Certaines régions peuplées et industrialisées d’Europe, la Flandre et la Rhur, devront sans doute investir davantage dans la restauration de leurs écosystèmes dégradés que des régions moins développées. Ceci n’a rien de surprenant du fait que les pressions anthropiques exercées sur les écoystèmes varient en fonction de disparités géographiques, écologiques et socio-économiques. Alors que dans les pays d’Europe du sud, les stocks de carbone organique présents dans les sols sont menacés par la désertification, l’érosion et les feux de forêt, dans les grandes régions agricoles du nord de l’Europe, les sols perdent le carbone qu’ils renferment en raison du labour des terres arables, de l’utilisation d’engrais minéraux, du drainage et d’une faible rotation des cultures.
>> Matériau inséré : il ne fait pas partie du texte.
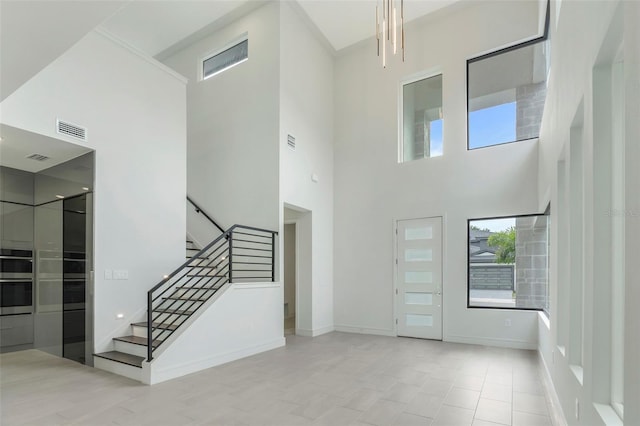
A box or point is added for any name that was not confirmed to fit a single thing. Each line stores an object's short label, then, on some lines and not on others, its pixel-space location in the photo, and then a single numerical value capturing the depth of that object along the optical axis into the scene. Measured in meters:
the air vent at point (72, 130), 4.32
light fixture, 6.32
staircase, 4.18
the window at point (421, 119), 6.83
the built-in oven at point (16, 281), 5.32
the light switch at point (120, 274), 4.78
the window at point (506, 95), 5.99
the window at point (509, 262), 5.64
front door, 6.44
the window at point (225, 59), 7.01
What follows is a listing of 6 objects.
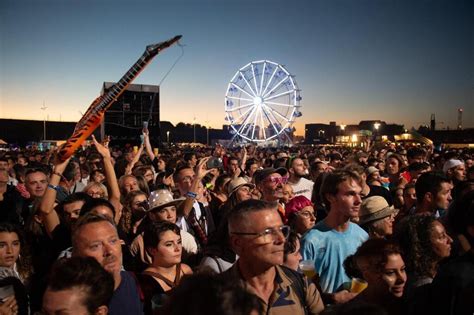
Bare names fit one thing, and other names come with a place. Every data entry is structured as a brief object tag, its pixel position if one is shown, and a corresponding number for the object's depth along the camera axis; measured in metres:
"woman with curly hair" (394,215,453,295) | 2.78
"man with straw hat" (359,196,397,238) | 4.10
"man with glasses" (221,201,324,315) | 2.40
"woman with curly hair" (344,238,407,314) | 2.64
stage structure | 26.64
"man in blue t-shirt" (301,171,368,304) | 3.25
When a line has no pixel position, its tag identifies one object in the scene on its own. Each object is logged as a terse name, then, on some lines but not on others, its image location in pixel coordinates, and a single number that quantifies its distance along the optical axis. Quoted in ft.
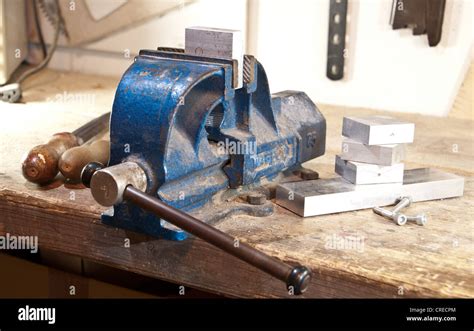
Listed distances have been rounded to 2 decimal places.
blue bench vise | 3.18
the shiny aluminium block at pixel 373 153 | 3.67
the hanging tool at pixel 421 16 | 5.83
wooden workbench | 2.95
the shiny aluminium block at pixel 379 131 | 3.65
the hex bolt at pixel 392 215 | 3.48
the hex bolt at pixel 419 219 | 3.48
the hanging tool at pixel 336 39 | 6.25
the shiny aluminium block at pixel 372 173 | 3.72
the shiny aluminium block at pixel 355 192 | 3.56
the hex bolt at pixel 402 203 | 3.60
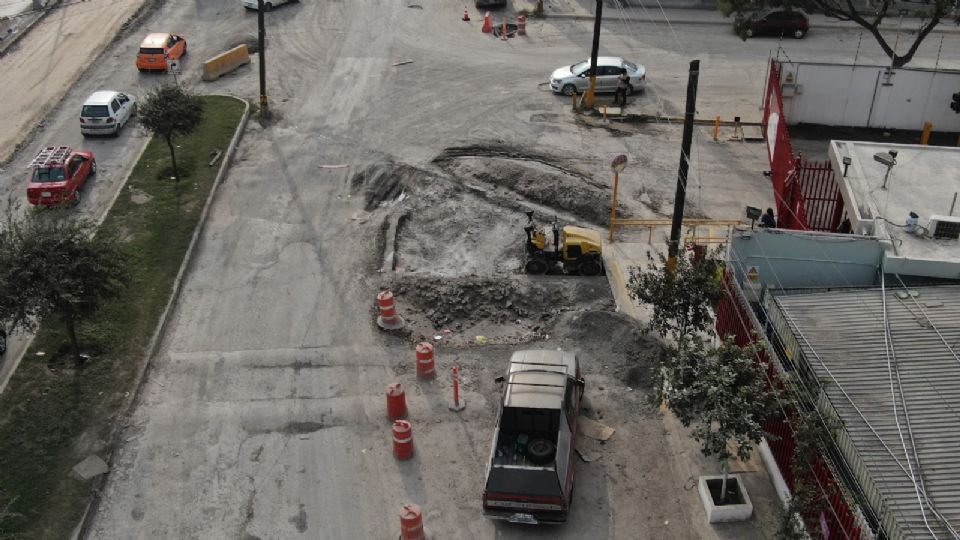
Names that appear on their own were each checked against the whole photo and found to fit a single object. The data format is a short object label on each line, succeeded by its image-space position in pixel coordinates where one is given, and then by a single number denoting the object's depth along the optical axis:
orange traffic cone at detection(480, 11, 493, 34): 41.69
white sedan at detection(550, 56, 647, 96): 34.97
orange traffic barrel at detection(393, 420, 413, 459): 17.71
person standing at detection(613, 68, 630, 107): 34.12
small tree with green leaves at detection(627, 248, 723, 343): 18.23
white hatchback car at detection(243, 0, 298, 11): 42.44
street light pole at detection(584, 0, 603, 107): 32.92
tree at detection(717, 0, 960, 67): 33.12
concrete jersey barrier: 36.41
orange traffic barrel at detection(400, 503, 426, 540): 15.57
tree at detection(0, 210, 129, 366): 18.42
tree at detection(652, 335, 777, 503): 15.33
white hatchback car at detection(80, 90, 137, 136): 31.69
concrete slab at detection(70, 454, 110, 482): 17.41
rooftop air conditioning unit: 18.88
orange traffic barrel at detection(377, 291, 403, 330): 21.73
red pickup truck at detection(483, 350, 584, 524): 15.71
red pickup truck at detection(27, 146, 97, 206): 27.23
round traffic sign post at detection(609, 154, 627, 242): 23.03
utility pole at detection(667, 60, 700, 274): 18.53
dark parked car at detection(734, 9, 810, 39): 41.34
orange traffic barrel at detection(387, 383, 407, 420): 18.78
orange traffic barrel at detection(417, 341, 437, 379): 19.95
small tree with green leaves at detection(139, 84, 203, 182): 27.91
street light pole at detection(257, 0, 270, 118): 32.38
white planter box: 16.38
Ainsi aucune région d’Europe ne sera épargnée par les efforts à fournir en termes de restauration des sols. Certes, certaines mesures s’avéreront couteuses. En Flandre, 30 % des 53 900 has des tourbières qui ont été drainées devront être restaurées d’ici 2030. Mais, comme on l’a vu par le passé, une politique communautaire ambitieuse porte ses fruits. Alors que l’Escaut figurait parmi les fleuves les plus pollués du continent dans les années 80, la qualité de ses eaux s’est améliorée du fait que les États riverains, fort industrialisés, ont été obligés d’atteindre un bon écologique des eaux en 2015.

D’aucuns ont mis en exergue que le règlement épargnera les régions moins industrialisées. Si les écosystèmes forestiers et agricoles des pays d’Europe centrale ont été jusqu’à présent épargnés des processus d’intensification de l’agriculture et de la sylviculture, il n’en demeure pas moins que plusieurs de ces pays sont à la traîne par rapport au volet “énergie-climat” du Pacte vert. En raison la part du charbon dans son mix énergétique, la Pologne doit consentir proportionnellement davantage d’investissements dans la transition énergétique que la Belgique. On ne saurait pourtant oublier que l’intégration européenne repose sur la solidarité entre ses 27 États membres, tous exposés au franchissement de différents points de bascule écologiques.